**What you need to do**
**a)** Answer these questions from the passage on the Reign of Terror below, each on its own line:
(i) According to archival records, at least how many people died under the guillotine or otherwise after accusations of counter-revolutionary activities?
(ii) How many Girondin leaders was the Convention persuaded to arrest?
(iii) On what date did the Convention adopt the first republican constitution of France?
**b)** Retype word for word the part of the passage on the Reign of Terror below that opens with "According to archival" and closes with "the revolutionary dictatorship.".
begin Selected passage
The Committee of Public Safety came under the control of Maximilien Robespierre,
a lawyer, and the Jacobins unleashed the Reign of Terror (1793–94).
According to archival records, at least 16,594 people died under the guillotine or otherwise after accusations of counter-revolutionary activities. As many as 40,000 accused prisoners may have been summarily executed without trial or died awaiting trial.
On 2 June 1793, Paris sections – encouraged by the enragés ("enraged ones") Jacques Roux and Jacques Hébert – took over the Convention, calling for administrative and political purges, a low fixed price for bread, and a limitation of the electoral franchise to sans-culottes alone. With the backing of the National Guard, they managed to persuade the Convention to arrest 31 Girondin leaders, including Jacques Pierre Brissot. Following these arrests, the Jacobins gained control of the Committee of Public Safety on 10 June, installing the revolutionary dictatorship.
On 24 June, the Convention adopted the first republican constitution of France, variously referred to as the French Constitution of 1793 or Constitution of the Year I. It was progressive and radical in several respects, in particular by establishing universal male suffrage. It was ratified by public referendum, but normal legal processes were suspended before it could take effect.
end Selected passage
begin Extracted information
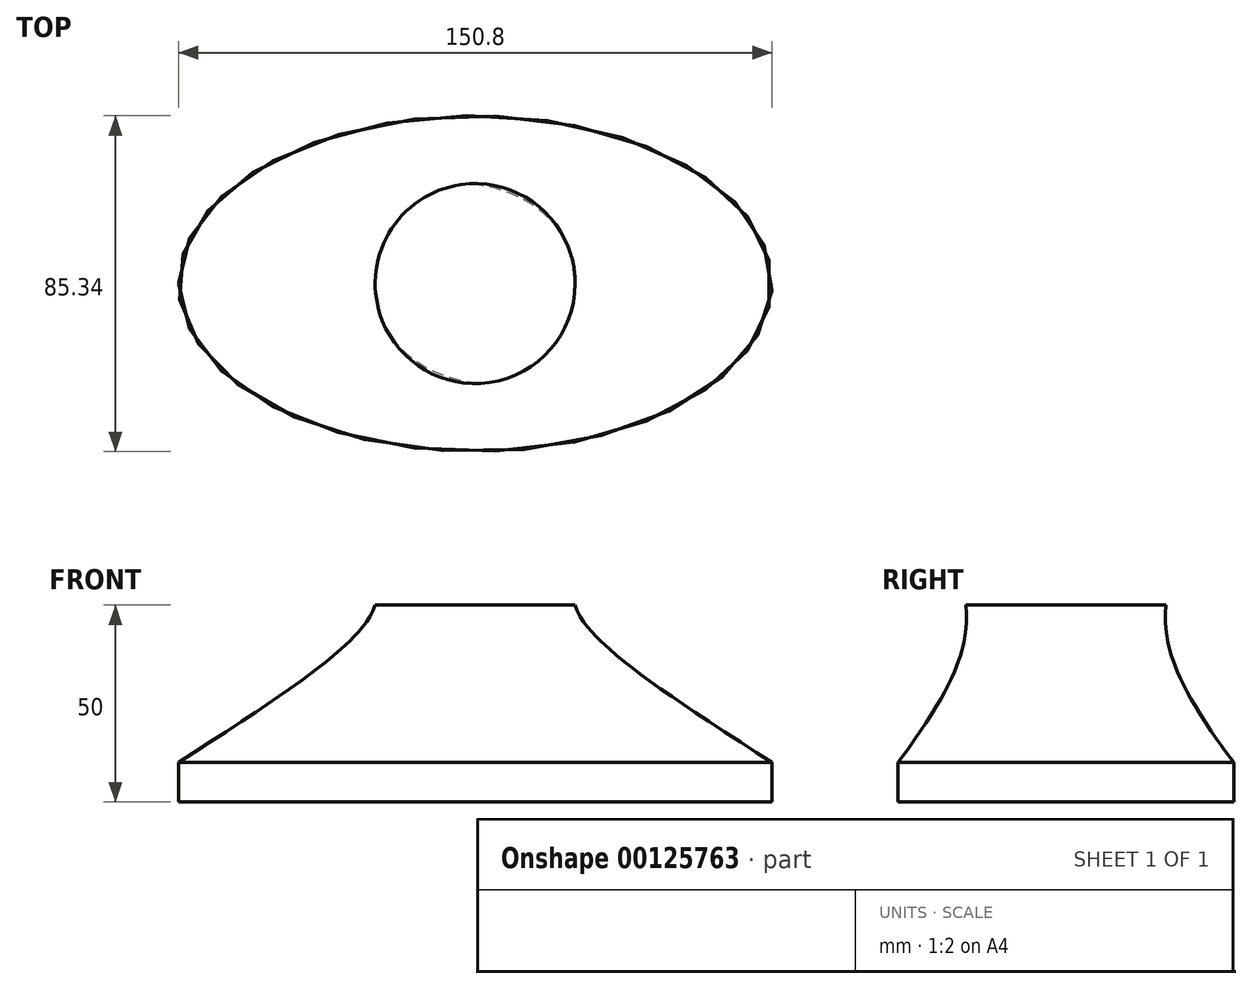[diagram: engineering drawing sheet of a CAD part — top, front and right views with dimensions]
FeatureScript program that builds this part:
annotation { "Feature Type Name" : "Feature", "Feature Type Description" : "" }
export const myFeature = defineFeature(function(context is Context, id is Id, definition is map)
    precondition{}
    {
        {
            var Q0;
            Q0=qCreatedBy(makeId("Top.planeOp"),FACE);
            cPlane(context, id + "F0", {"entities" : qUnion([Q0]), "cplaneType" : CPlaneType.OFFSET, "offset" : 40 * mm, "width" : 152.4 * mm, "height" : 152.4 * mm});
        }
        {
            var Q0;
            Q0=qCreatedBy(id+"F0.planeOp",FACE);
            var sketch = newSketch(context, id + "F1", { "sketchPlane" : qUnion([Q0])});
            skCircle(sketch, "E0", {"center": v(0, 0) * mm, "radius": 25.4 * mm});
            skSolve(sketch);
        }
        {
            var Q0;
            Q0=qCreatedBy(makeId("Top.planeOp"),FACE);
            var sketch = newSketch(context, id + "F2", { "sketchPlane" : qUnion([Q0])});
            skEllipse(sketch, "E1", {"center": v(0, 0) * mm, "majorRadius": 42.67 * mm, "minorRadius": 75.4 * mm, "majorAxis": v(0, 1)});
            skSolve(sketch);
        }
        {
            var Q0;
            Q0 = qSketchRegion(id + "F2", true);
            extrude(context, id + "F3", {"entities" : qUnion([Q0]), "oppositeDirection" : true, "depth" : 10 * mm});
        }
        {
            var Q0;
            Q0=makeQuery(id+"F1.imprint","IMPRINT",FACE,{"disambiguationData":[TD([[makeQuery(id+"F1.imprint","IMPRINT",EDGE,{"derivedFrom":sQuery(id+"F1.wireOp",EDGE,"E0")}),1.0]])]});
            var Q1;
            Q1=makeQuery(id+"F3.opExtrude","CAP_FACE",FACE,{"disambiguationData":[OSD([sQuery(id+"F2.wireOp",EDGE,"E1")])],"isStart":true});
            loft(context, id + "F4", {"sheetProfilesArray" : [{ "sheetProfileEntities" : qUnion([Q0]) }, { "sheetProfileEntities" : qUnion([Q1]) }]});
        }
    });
end Extracted information
**Answers**
**a)**
(i) At least 16,594
(ii) 31
(iii) 24 June 1793

**b)**
According to archival records, at least 16,594 people died under the guillotine or otherwise after accusations of counter-revolutionary activities. As many as 40,000 accused prisoners may have been summarily executed without trial or died awaiting trial.
On 2 June 1793, Paris sections – encouraged by the enragés ("enraged ones") Jacques Roux and Jacques Hébert – took over the Convention, calling for administrative and political purges, a low fixed price for bread, and a limitation of the electoral franchise to sans-culottes alone. With the backing of the National Guard, they managed to persuade the Convention to arrest 31 Girondin leaders, including Jacques Pierre Brissot. Following these arrests, the Jacobins gained control of the Committee of Public Safety on 10 June, installing the revolutionary dictatorship.